Essendo ancora lontano – dice il Vangelo – gli corse incontro il padre, mosso da misericordia 22. Perché fu mosso da misericordia? Perché il figlio era già sfinito per la miseria. Gli corse incontro e gli si gettò al collo 23, gli gettò cioè il braccio al collo. Il braccio del Padre è il Figlio; gli diede la possibilità di portare Cristo: questo peso non opprime ma solleva. Il mio giogo dice Cristo – è lieve e il mio peso leggero 24. Il padre era chinato sopra il figlio eretto; chinato su di lui non permetteva che cadesse di nuovo.

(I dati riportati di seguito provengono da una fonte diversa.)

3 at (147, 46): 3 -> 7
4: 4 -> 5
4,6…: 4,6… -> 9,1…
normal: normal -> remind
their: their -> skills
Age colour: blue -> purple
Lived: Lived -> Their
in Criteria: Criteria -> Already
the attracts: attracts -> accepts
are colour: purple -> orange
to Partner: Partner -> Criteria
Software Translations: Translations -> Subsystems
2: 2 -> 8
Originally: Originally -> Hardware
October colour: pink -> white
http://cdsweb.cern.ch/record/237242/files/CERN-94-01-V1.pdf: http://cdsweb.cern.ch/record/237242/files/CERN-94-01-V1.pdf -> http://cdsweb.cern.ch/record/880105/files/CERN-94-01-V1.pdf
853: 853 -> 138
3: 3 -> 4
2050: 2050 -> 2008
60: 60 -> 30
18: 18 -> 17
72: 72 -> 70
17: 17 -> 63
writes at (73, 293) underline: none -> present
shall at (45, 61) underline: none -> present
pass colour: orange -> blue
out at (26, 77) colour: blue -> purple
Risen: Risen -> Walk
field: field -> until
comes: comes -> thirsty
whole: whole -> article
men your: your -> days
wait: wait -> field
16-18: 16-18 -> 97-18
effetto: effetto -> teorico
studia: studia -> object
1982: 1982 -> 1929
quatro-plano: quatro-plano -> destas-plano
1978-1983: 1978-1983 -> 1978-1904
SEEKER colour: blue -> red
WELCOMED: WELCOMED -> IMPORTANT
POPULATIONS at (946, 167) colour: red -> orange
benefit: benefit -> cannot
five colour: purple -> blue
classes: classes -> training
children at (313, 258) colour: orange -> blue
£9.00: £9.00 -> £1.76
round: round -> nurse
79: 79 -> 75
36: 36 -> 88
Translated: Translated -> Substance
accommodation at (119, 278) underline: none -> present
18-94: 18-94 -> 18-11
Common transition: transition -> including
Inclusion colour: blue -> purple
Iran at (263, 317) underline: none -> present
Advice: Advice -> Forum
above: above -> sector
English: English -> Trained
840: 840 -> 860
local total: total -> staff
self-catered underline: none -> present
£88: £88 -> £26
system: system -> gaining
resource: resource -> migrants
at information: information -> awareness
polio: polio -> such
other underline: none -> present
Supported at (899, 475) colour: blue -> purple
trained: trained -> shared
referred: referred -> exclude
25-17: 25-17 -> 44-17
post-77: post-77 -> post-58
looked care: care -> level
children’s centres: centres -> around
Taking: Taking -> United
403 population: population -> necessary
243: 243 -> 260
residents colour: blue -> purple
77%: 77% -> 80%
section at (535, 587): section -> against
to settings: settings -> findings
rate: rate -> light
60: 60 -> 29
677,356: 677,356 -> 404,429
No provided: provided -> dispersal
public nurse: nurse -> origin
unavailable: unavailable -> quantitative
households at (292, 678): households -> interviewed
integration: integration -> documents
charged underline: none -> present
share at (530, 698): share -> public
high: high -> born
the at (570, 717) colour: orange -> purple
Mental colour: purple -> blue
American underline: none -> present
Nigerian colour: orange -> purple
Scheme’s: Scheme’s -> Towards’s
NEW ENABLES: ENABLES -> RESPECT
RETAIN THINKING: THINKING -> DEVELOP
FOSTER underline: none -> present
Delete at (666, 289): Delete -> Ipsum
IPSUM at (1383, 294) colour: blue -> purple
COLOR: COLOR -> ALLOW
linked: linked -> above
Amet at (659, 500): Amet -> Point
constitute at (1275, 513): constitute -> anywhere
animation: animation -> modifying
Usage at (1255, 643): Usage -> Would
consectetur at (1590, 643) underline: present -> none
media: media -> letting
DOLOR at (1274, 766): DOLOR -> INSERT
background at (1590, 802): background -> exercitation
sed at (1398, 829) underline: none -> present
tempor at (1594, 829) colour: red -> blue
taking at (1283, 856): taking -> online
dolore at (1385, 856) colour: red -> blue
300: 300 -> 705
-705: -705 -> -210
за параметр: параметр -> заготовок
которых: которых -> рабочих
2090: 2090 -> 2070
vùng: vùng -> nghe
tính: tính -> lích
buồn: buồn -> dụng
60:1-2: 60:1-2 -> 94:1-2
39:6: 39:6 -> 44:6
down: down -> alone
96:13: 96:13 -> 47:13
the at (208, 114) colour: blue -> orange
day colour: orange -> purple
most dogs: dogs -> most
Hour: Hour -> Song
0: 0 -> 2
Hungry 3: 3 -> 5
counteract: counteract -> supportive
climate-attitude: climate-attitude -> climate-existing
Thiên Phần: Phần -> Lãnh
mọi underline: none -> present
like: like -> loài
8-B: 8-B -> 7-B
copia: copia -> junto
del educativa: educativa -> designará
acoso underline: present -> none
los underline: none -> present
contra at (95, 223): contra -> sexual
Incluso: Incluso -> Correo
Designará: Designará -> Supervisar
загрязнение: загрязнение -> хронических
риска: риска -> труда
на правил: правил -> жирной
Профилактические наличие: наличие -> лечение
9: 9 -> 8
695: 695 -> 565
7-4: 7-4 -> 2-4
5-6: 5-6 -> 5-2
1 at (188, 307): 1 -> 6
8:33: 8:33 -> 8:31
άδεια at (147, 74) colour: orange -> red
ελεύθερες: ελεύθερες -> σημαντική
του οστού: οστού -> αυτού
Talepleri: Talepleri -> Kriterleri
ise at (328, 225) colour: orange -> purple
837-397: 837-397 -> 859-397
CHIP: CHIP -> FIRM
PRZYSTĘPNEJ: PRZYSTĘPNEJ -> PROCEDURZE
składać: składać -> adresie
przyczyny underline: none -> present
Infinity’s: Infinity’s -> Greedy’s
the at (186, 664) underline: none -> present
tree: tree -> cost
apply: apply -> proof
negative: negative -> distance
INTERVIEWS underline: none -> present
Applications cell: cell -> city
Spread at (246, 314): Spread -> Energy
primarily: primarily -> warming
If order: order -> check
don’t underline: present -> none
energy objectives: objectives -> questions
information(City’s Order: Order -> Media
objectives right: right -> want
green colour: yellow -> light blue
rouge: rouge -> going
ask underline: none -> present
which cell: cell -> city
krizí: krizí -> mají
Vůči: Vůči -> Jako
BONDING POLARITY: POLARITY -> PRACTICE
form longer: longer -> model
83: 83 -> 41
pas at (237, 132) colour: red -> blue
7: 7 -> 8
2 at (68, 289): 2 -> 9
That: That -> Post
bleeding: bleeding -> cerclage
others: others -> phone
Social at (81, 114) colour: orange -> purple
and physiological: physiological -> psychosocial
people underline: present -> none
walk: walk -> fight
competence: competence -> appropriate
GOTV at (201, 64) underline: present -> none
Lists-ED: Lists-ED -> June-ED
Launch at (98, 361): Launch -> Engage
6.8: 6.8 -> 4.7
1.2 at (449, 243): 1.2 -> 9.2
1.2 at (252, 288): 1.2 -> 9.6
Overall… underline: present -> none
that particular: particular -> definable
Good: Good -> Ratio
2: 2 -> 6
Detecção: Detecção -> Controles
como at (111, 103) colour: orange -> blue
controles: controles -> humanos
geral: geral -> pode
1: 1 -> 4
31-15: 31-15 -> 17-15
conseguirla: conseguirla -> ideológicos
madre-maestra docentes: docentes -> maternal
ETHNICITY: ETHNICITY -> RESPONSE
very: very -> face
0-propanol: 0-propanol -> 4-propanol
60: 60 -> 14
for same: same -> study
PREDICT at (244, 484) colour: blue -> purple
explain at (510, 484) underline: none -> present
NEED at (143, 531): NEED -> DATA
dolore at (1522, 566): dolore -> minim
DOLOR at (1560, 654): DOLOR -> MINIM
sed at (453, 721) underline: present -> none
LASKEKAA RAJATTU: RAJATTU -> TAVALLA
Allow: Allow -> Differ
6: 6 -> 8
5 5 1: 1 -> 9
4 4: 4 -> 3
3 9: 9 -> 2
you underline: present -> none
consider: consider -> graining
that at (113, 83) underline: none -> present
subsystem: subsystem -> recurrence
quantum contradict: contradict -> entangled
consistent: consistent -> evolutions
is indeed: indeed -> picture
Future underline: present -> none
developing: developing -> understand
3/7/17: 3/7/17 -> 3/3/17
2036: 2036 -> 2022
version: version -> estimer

Tanto leggero è il peso di Cristo che non solo non opprime, ma anche solleva. Poiché non è leggero come si chiamano leggeri i pesi che sono meno gravi, pur avendo un certo loro peso; ed una cosa è portare un peso gravoso, altra cosa portarne uno leggero, e una cosa diversa non portare alcun peso. Chi porta un peso gravoso sembra che sia oppresso; è oppresso di meno chi porta un peso leggero, ma tuttavia è oppresso; sembra invece che cammini con le spalle del tutto libere chi non porta alcun peso. Non è di questa specie il peso di Cristo: ci giova portarlo per essere sollevati; se lo deporremo, ci troveremo più oppressi. Non vi sembri impossibile, fratelli, quanto affermo. Forse si trova qualche esempio con cui potrete capire anche materialmente ciò che vi dico ed è anche sorprendente e assolutamente incredibile. Considerate questo fenomeno a proposito degli uccelli. Ogni uccello porta le proprie penne; fate attenzione e considerate come ripiegano le proprie ali quando scendono sulla terra per riposarsi e le depongono in certo qual modo sui loro fianchi. Si può forse pensare che sono aggravati dalle ali? Qualora si liberassero di quel peso essi cadrebbero. Quanto meno un uccello porta quel peso, tanto meno vola. Se tu dunque toglierai loro quel peso, sembrerai, sì, misericordioso, ma se vorrai essere davvero misericordioso, guardati dal farlo; oppure, qualora siano state tolte via le penne, da’ da mangiare, perché cresca il peso e s’alzi a volo dalla terra. Un peso di tal genere desiderava colui che diceva: Chi mi darà ali come d’una colomba per volare e trovare riposo? 25. Per il fatto dunque che il padre si gettò al collo del figlio, egli lo sollevò, non l’oppresse; l’onorò non l’onerò. In qual modo però l’uomo è capace di portare Dio, se non perché è Dio che porta quand’è portato?.